- Relator(a)
- Ministra Regina Helena Costa
- Órgão julgador
- Primeira Turma
- Data do julgamento
- 22/05/2018
- Data de publicação
- 30/05/2018
STJ – Acórdão, Rel. Ministra Regina Helena Costa, Primeira Turma, j. 22/05/2018, p. 30/05/2018
PROCESSUAL CIVIL. AGRAVO INTERNO NO RECURSO ESPECIAL. AÇÃO CIVIL PÚBLICA. CÓDIGO DE PROCESSO CIVIL DE 2015. APLICABILIDADE. ÁREA DE PRESERVAÇÃO PERMANENTE. ZONA URBANA. APLICAÇÃO DA LEGISLAÇÃO AMBIENTAL. PREJUÍZO AO MEIO AMBIENTE. DIREITO ADQUIRIDO. TEORIA DO FATO CONSUMADO. CONSOLIDAÇÃO DA ÁREA URBANA. INAPLICABILIDADE. ARGUMENTOS INSUFICIENTES PARA DESCONSTITUIR A DECISÃO ATACADA. APLICAÇÃO DE MULTA. ART. 1.021, § 4º, DO CÓDIGO DE PROCESSO CIVIL DE 2015. DESCABIMENTO. I - Consoante o decidido pelo Plenário desta Corte na sessão realizada em 09.03.2016, o regime recursal será determinado pela data da publicação do provimento jurisdicional impugnado. In casu, aplica-se o Código de Processo Civil de 2015 para o presente Agravo Interno, embora o Recurso Especial estivesse sujeito ao Código de Processo Civil de 1973. II - A proteção ao meio ambiente não difere entre área urbana ou rural, porquanto ambos merecem a atenção em favor da garantia da qualidade de vida proporcionada pelo texto constitucional, pelo Código Florestal e pelas demais normas legais sobre o tema.
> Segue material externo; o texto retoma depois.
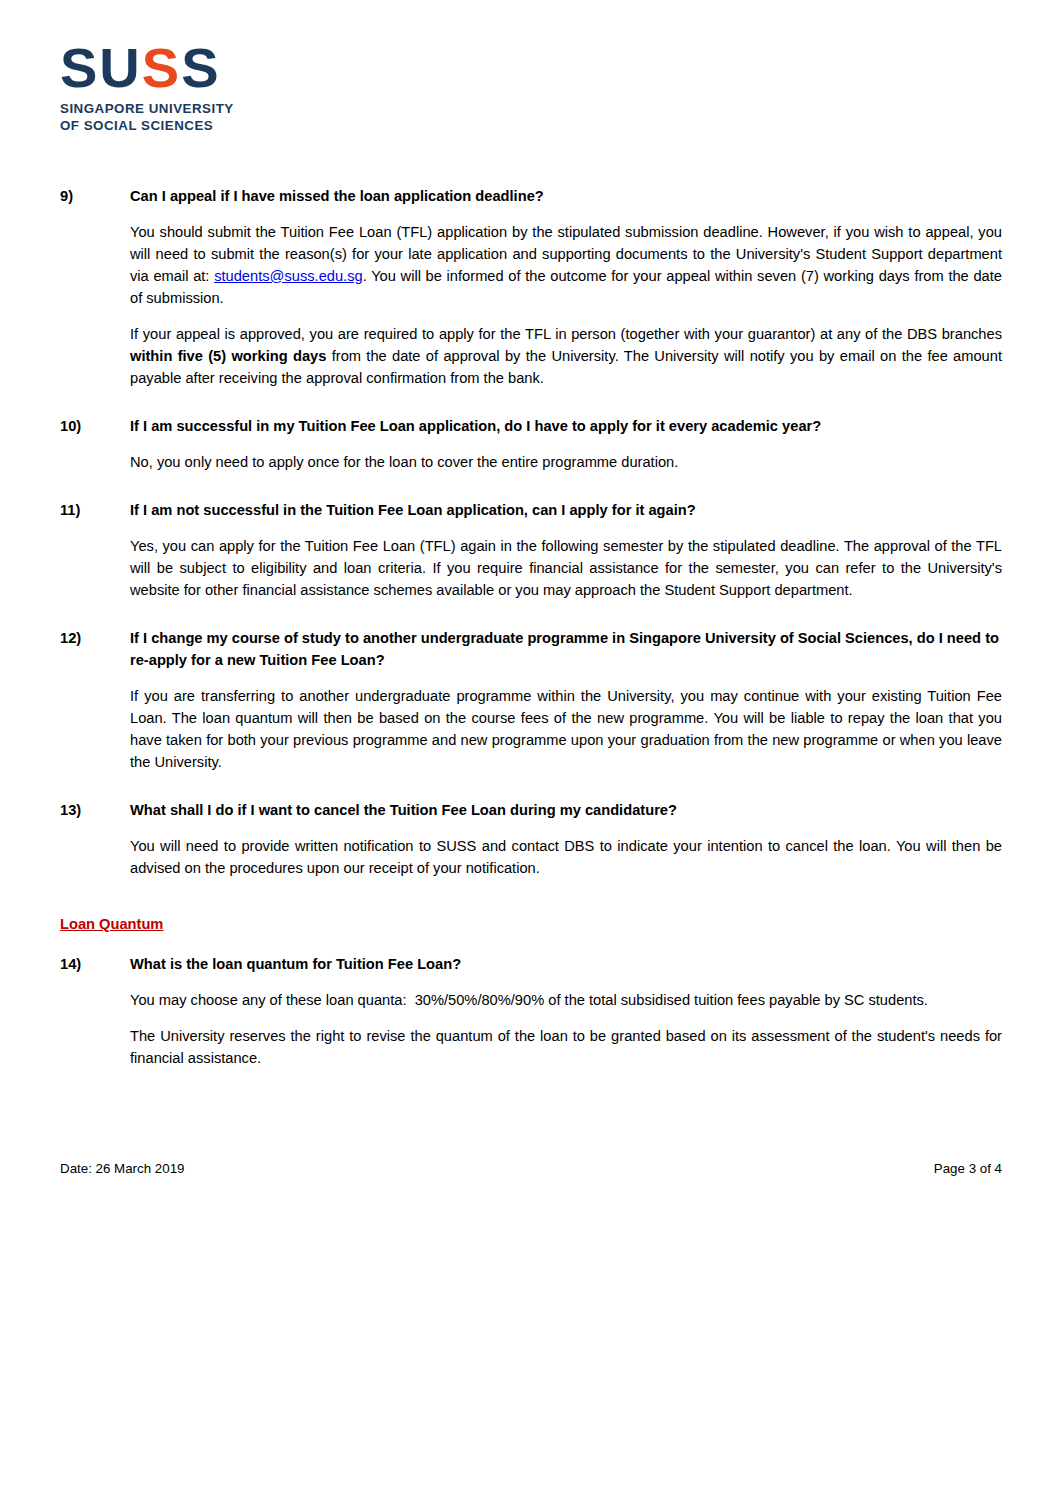SUSS
SINGAPORE UNIVERSITY
OF SOCIAL SCIENCES
9) Can I appeal if I have missed the loan application deadline?
You should submit the Tuition Fee Loan (TFL) application by the stipulated submission deadline. However, if you wish to appeal, you will need to submit the reason(s) for your late application and supporting documents to the University's Student Support department via email at: students@suss.edu.sg. You will be informed of the outcome for your appeal within seven (7) working days from the date of submission.
If your appeal is approved, you are required to apply for the TFL in person (together with your guarantor) at any of the DBS branches within five (5) working days from the date of approval by the University. The University will notify you by email on the fee amount payable after receiving the approval confirmation from the bank.
10) If I am successful in my Tuition Fee Loan application, do I have to apply for it every academic year?
No, you only need to apply once for the loan to cover the entire programme duration.
11) If I am not successful in the Tuition Fee Loan application, can I apply for it again?
Yes, you can apply for the Tuition Fee Loan (TFL) again in the following semester by the stipulated deadline. The approval of the TFL will be subject to eligibility and loan criteria. If you require financial assistance for the semester, you can refer to the University's website for other financial assistance schemes available or you may approach the Student Support department.
12) If I change my course of study to another undergraduate programme in Singapore University of Social Sciences, do I need to re-apply for a new Tuition Fee Loan?
If you are transferring to another undergraduate programme within the University, you may continue with your existing Tuition Fee Loan. The loan quantum will then be based on the course fees of the new programme. You will be liable to repay the loan that you have taken for both your previous programme and new programme upon your graduation from the new programme or when you leave the University.
13) What shall I do if I want to cancel the Tuition Fee Loan during my candidature?
You will need to provide written notification to SUSS and contact DBS to indicate your intention to cancel the loan. You will then be advised on the procedures upon our receipt of your notification.
Loan Quantum
14) What is the loan quantum for Tuition Fee Loan?
You may choose any of these loan quanta: 30%/50%/80%/90% of the total subsidised tuition fees payable by SC students.
The University reserves the right to revise the quantum of the loan to be granted based on its assessment of the student's needs for financial assistance.
Date: 26 March 2019 Page 3 of 4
III - Não há falar em direito adquirido à manutenção de situação que gere prejuízo ao meio ambiente. IV - Do mesmo modo, deve ser afastada a teoria do fato consumado nos casos em que se alega a ineficácia da ação em um único imóvel ante a consolidação da área urbana. Precedentes. V - Não apresentação de argumentos suficientes para desconstituir a decisão recorrida. VI - Em regra, descabe a imposição da multa, prevista no art. 1.021, § 4º, do Código de Processo Civil de 2015, em razão do mero improvimento do Agravo Interno em votação unânime, sendo necessária a configuração da manifesta inadmissibilidade ou improcedência do recurso a autorizar sua aplicação, o que não ocorreu no caso. VII - Agravo Interno improvido. (AgInt no REsp n. 1.527.846/SC, relatora Ministra Regina Helena Costa, Primeira Turma, julgado em 22/5/2018, DJe de 30/5/2018.)